Facebook and Cambridge Analytica should fully comply with investigations into "very concerning" claims about the harvesting of personal data, Prime Minister Theresa May told the Commons.
Her comments come after the Information Commissioner's Office confirmed it was investigating the allegations.
Mrs May said: "I would expect Facebook, Cambridge Analytica and all organisations involved to comply fully with the investigation that is taking place."
Cambridge University psychologist Aleksandr Kogan, who developed the app used to gather data for the research firm, told the BBC's Today programme he would be prepared to appear before Parliament or the US Congress to give his version of events.

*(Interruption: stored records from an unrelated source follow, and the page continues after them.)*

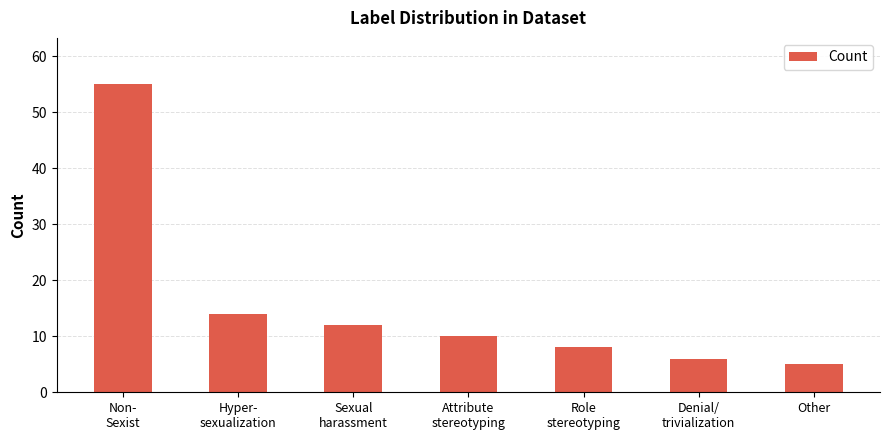

What is the sum of the values at Attribute
stereotyping and Role
stereotyping?

18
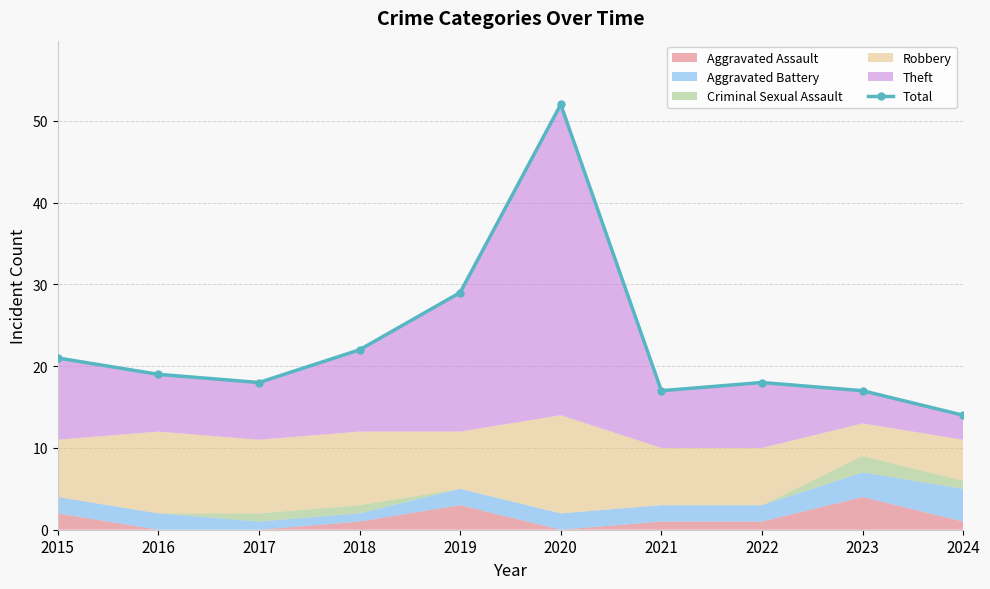

Does the chart display data point markers on the line(s)?

Yes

He claims both sides are using him as a "scapegoat" in the row and says he believed what he was doing was "perfectly legal".

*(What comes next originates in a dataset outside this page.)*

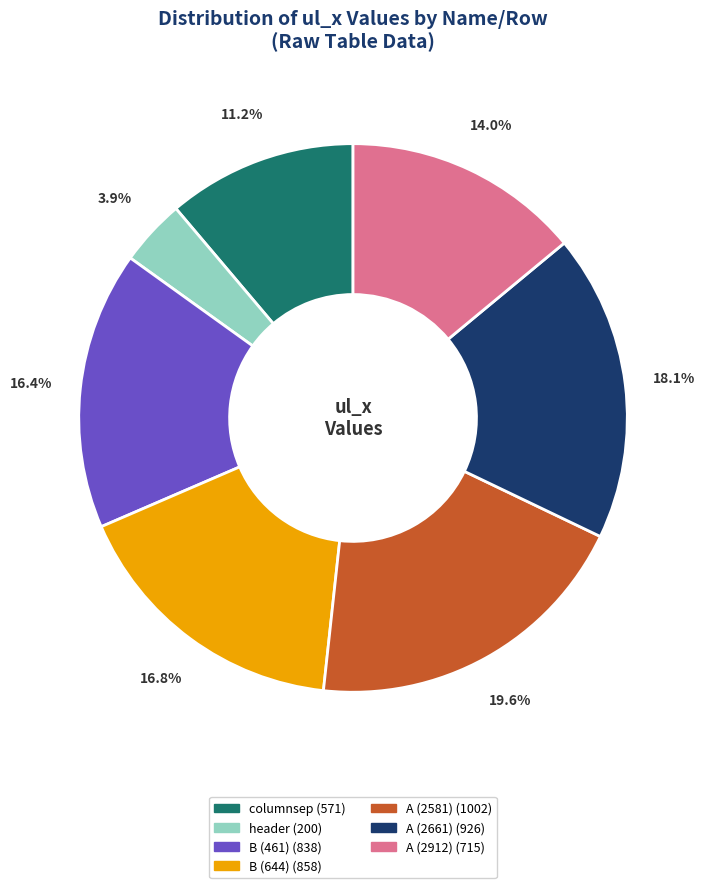

Is it true that A (2912) is 14% of the pie?

True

He claimed CA approached him to do the work, which resulted in the details of around 30 million Americans being collected, but he did not know how that information was used by the data firm.
"My view is that I'm being basically used as a scapegoat by both Facebook and Cambridge Analytica.

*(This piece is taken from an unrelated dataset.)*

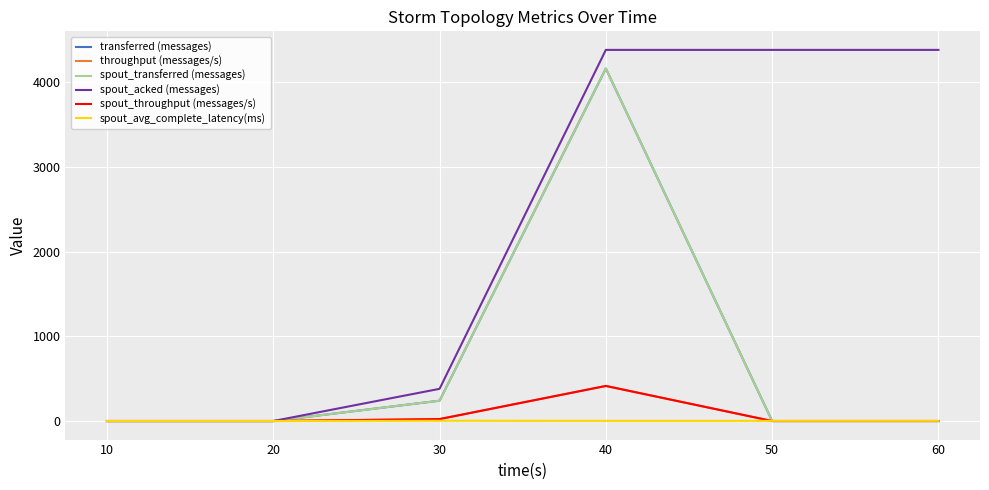

Which series has the largest total across all categories?

spout_acked (messages)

"Honestly we thought we were acting perfectly appropriately, we thought we were doing something that was really normal."
"What happened was, they approached me," he said.
"In terms of the usage of Facebook data they wrote the terms of service for the app, they provided the legal advice that this was all appropriate."
But he said "one of the great mistakes I did here was I just didn't ask enough questions".
Mrs May was challenged in the Commons over the Tory party's links to CA's parent company SCL Group.
The SNP's Westminster leader Ian Blackford said the firm "has been run by a chairman of Oxford Conservative Association, its founding chairman was a former Conservative MP, a director appears to have donated over £700,000 to the Tory Party, a former Conservative Party treasurer is a shareholder".
The Prime Minister said that "as far as I am aware" there were no current Government contracts with CA or SCL.